> Short problem
Repeat word for word everything from "Jeremy Heath Welk" down to "on separate occasions." in the court opinion below.

====== Selected passage ======

Jeremy Heath Welk appeals the 200-month sentence imposed following his *412guilty-plea conviction of being a convicted felon in possession of a firearm under 18 U.S.C. § 922(g). Welk claims the district court erred in sentencing him as an armed career criminal (“ACC”) under the Armed Career Criminal Act, 18 U.S.C. § 924(e). He contends the Government did not submit cognizable evidence establishing that his three predicate offenses occurred on separate occasions.
As Welk acknowledges, because his claim concerning the sufficiency of the Government’s evidence was not presented in district court, review is only for plain error. E.g., United States v. Henao-Melo, 591 F.3d 798, 801 (5th Cir.2009), cert. denied - U.S. -, 130 S.Ct. 2392, 176 L.Ed.2d 782 (2010). To establish reversible plain error, Welk must show there was clear or obvious error that affected his substantial rights. E.g., United States v. Baker, 538 F.3d 324, 332 (5th Cir.2008), cert. denied, — U.S.-, 129 S.Ct. 962, 173 L.Ed.2d 153 (2009). If such error is established, we still have discretion to correct it and, generally, will do so only if it seriously affects the fairness, integrity, or public reputation of judicial proceedings. Id.

====== Data shown ======

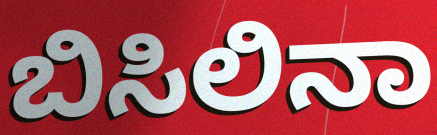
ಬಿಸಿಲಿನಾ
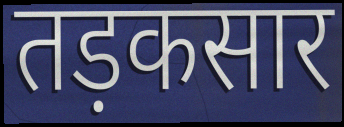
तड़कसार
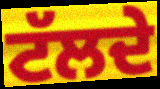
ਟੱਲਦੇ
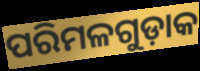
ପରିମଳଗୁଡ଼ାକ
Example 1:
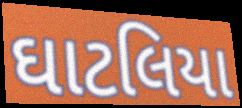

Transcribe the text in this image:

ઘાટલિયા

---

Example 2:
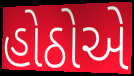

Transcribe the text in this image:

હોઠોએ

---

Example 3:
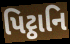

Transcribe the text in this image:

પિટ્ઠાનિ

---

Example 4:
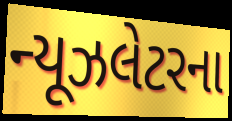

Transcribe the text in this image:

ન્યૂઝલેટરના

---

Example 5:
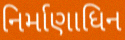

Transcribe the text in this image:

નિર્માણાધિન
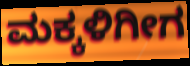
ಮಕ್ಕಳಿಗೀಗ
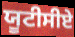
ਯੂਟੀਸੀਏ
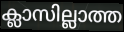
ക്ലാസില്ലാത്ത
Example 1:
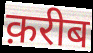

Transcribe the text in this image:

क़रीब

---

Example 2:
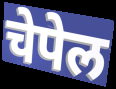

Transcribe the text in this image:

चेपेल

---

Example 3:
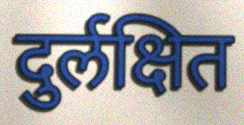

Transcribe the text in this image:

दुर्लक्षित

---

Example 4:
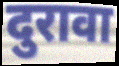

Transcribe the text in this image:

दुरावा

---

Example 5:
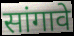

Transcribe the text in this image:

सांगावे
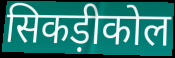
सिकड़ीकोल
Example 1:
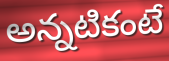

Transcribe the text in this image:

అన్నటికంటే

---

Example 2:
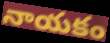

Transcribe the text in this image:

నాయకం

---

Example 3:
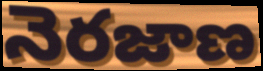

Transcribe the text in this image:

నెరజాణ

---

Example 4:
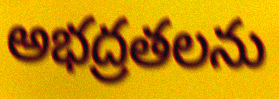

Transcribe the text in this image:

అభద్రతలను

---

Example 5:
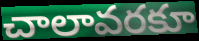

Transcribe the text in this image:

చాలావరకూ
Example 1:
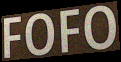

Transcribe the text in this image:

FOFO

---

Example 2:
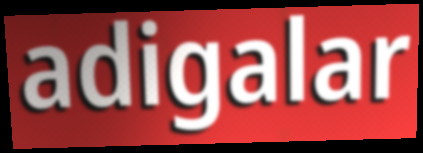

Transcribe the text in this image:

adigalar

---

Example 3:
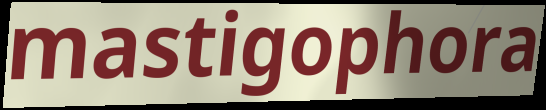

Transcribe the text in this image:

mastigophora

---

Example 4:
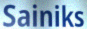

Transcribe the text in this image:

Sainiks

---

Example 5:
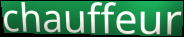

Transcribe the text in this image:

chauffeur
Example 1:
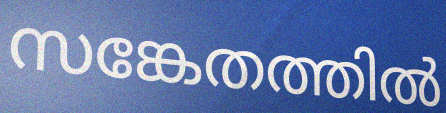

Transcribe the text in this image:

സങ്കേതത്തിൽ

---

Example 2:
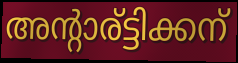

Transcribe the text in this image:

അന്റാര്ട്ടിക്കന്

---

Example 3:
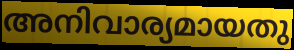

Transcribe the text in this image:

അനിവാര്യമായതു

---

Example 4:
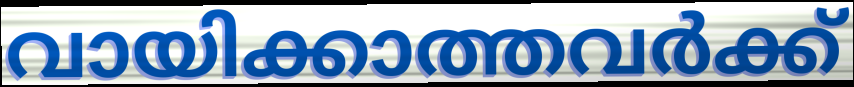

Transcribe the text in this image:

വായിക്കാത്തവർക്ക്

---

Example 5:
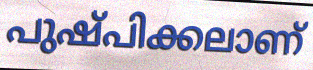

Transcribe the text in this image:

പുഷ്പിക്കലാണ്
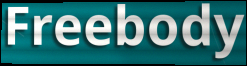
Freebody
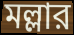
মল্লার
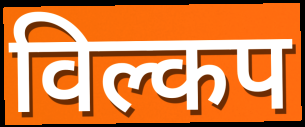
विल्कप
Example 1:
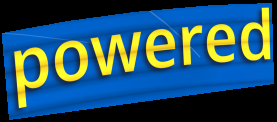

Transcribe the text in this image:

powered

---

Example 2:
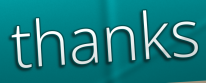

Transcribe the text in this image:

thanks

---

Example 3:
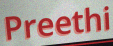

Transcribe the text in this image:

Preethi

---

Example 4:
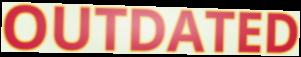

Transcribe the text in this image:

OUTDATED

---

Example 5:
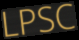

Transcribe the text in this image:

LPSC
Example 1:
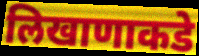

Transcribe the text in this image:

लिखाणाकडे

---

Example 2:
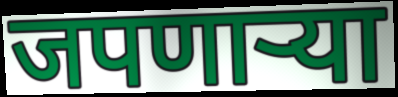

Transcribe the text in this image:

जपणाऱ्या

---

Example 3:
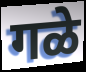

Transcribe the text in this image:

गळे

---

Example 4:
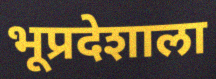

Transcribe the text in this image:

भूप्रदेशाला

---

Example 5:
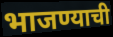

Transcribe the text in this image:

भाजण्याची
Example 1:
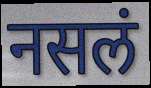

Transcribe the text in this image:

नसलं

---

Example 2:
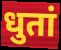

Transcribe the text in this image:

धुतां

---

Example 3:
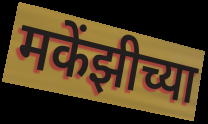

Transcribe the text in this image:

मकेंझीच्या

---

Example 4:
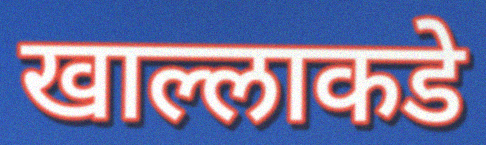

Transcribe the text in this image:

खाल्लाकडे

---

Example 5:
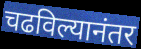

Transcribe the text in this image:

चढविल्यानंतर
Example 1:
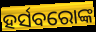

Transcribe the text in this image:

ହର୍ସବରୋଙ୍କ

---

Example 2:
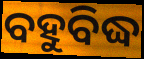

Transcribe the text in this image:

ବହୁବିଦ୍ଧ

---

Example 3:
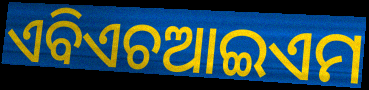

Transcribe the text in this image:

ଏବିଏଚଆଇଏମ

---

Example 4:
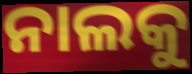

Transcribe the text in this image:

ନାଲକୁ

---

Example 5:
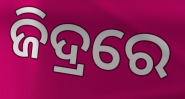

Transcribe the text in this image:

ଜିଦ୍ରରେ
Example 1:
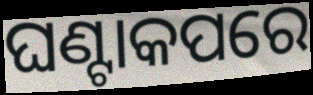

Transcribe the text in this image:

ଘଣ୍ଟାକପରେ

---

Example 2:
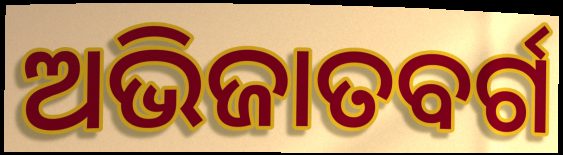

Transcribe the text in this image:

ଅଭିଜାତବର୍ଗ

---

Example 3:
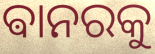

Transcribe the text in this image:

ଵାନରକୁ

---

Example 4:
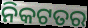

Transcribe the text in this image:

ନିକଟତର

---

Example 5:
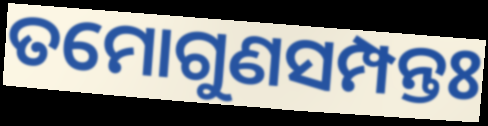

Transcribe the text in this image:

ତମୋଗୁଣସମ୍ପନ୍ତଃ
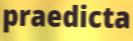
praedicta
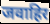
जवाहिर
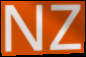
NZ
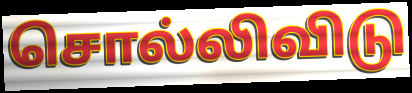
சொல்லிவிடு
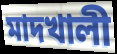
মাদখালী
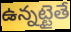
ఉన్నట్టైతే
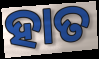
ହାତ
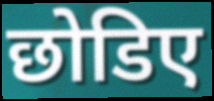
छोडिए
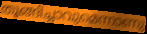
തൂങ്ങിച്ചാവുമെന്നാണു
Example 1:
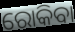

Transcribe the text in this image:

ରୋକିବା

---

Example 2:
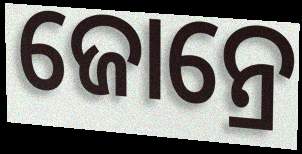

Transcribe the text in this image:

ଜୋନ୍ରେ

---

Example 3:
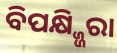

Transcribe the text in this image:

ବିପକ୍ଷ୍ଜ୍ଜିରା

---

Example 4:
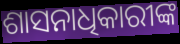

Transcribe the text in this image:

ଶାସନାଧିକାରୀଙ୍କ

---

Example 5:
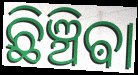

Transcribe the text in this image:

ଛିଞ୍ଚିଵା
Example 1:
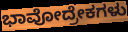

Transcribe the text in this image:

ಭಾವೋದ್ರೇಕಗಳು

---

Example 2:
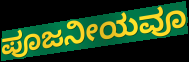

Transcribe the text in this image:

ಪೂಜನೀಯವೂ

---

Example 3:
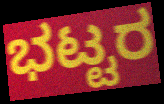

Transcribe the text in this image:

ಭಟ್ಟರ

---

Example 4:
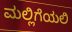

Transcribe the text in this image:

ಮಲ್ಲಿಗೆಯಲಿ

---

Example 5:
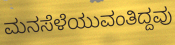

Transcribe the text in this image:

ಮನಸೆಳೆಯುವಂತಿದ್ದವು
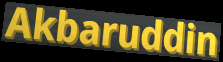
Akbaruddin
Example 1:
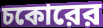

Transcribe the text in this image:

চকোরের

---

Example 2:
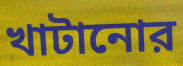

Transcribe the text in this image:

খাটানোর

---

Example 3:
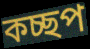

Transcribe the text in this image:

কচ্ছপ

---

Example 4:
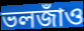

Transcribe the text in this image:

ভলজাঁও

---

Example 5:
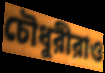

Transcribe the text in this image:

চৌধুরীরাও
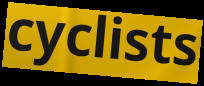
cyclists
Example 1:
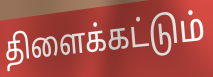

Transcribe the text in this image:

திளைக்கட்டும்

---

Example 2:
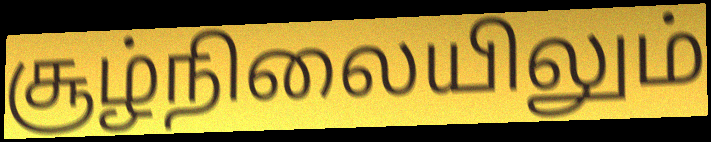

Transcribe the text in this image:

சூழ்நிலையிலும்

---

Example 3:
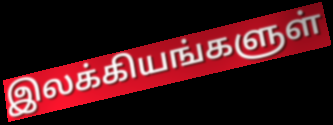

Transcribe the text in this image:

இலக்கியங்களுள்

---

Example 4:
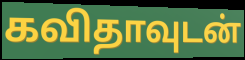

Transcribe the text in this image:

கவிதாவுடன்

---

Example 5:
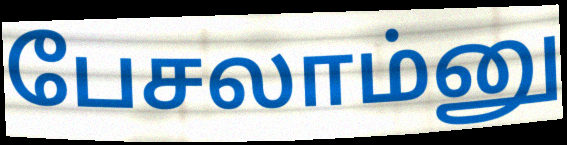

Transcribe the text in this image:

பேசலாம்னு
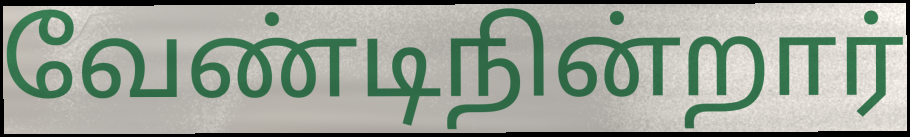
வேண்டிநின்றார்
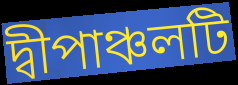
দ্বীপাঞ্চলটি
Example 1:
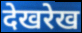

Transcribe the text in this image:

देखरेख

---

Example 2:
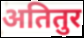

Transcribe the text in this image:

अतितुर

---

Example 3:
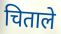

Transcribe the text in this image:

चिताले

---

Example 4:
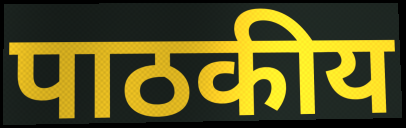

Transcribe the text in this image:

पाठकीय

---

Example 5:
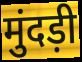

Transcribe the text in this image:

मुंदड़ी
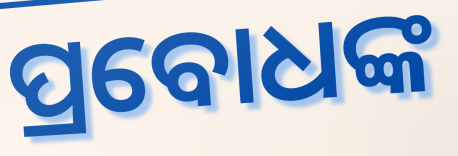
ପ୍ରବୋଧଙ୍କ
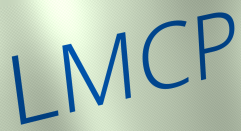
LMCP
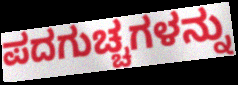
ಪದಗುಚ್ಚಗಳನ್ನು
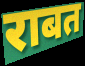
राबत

======

> Full response
Jeremy Heath Welk appeals the 200-month sentence imposed following his *412guilty-plea conviction of being a convicted felon in possession of a firearm under 18 U.S.C. § 922(g). Welk claims the district court erred in sentencing him as an armed career criminal (“ACC”) under the Armed Career Criminal Act, 18 U.S.C. § 924(e). He contends the Government did not submit cognizable evidence establishing that his three predicate offenses occurred on separate occasions.